#### [PROBLEM DESCRIPTION]
Work through the records below and copy every line that includes "Genc".

Data excerpts:
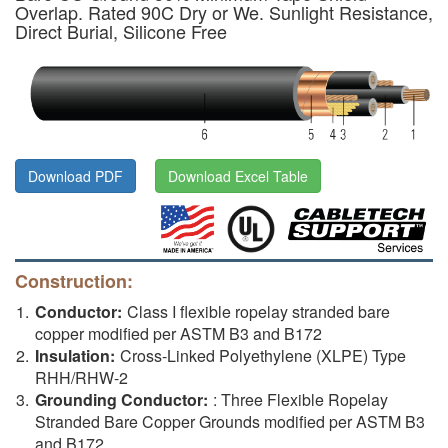
Overlap. Rated 90C Dry or We. Sunlight Resistance,
Direct Burial, Silicone Free
Download PDF
Download Excel Table
Construction:
Conductor:
Class I flexible ropelay stranded bare
copper modified per ASTM B3 and B172
Insulation:
Cross-Linked Polyethylene (XLPE) Type
RHH/RHW-2
Grounding Conductor:
: Three Flexible Ropelay
Stranded Bare Copper Grounds modified per ASTM B3
and B172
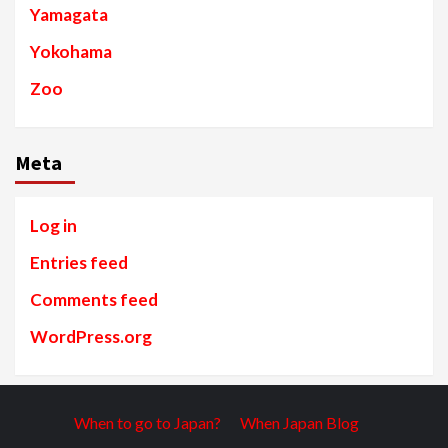
Yamagata
Yokohama
Zoo
Meta
Log in
Entries feed
Comments feed
WordPress.org
When to go to Japan?
When Japan Blog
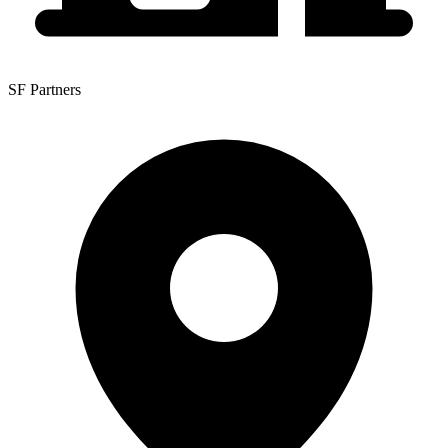
SF Partners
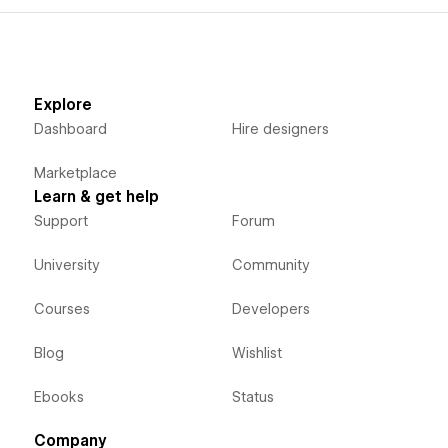
Explore
Dashboard
Hire designers
Marketplace
Learn & get help
Support
Forum
University
Community
Courses
Developers
Blog
Wishlist
Ebooks
Status
Company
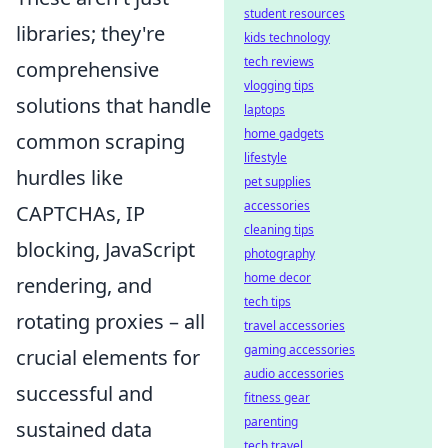
student resources
libraries; they're
kids technology
tech reviews
comprehensive
vlogging tips
solutions that handle
laptops
home gadgets
common scraping
lifestyle
hurdles like
pet supplies
accessories
CAPTCHAs, IP
cleaning tips
blocking, JavaScript
photography
home decor
rendering, and
tech tips
rotating proxies – all
travel accessories
gaming accessories
crucial elements for
audio accessories
successful and
fitness gear
parenting
sustained data
tech travel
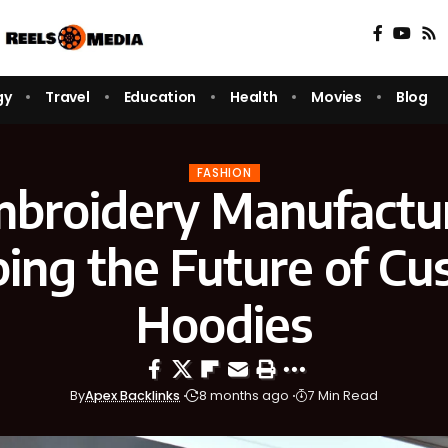
gy
Travel
Education
Health
Movies
Blog
FASHION
broidery Manufactur
ing the Future of C
Hoodies
By
Apex Backlinks
8 months ago
7 Min Read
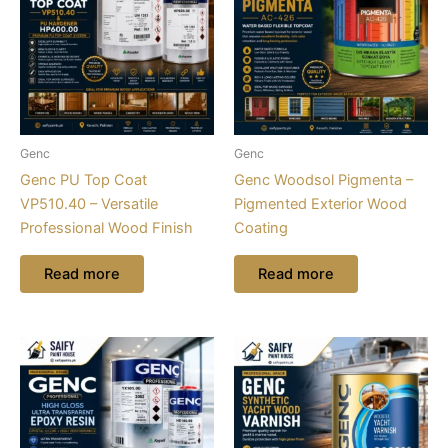
Genc
Genc
Genc PU Top Coat
Genc Woodsol Pigmenta –
VP510.40 – Versatile
Pigmented Exterior Wood
Professional Wood Finish
Coating
Read more
Read more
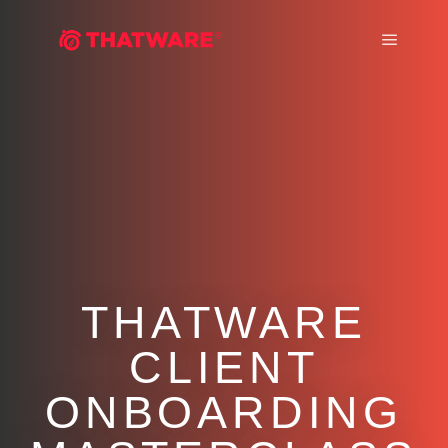
Main m
THATWARE
CLIENT
ONBOARDING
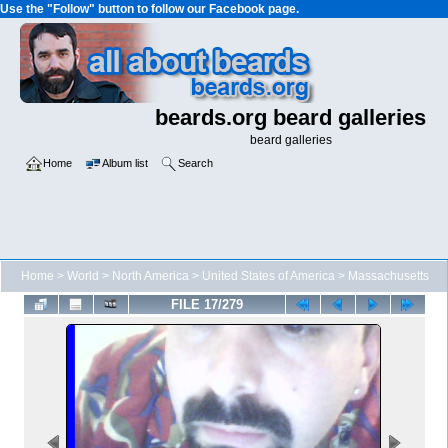
Use the "Follow" button to follow our Facebook page.
beards.org beard galleries
beard galleries
Home
Album list
Search
Home
>
World
>
North America
>
United States of America
>
Massachusetts
FILE 17/279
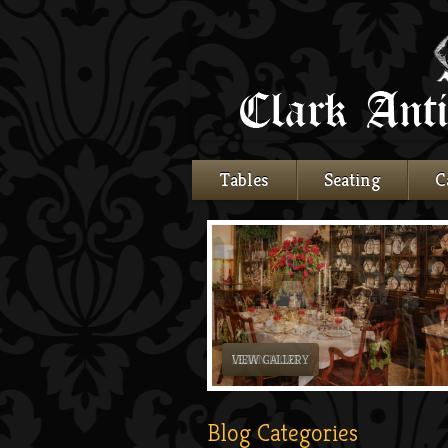
Tables
Seating
C
LEARN MORE
Blog Categories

#### [EXPECTED ANSWER]
Genc
Genc
Genc PU Top Coat
Genc Woodsol Pigmenta –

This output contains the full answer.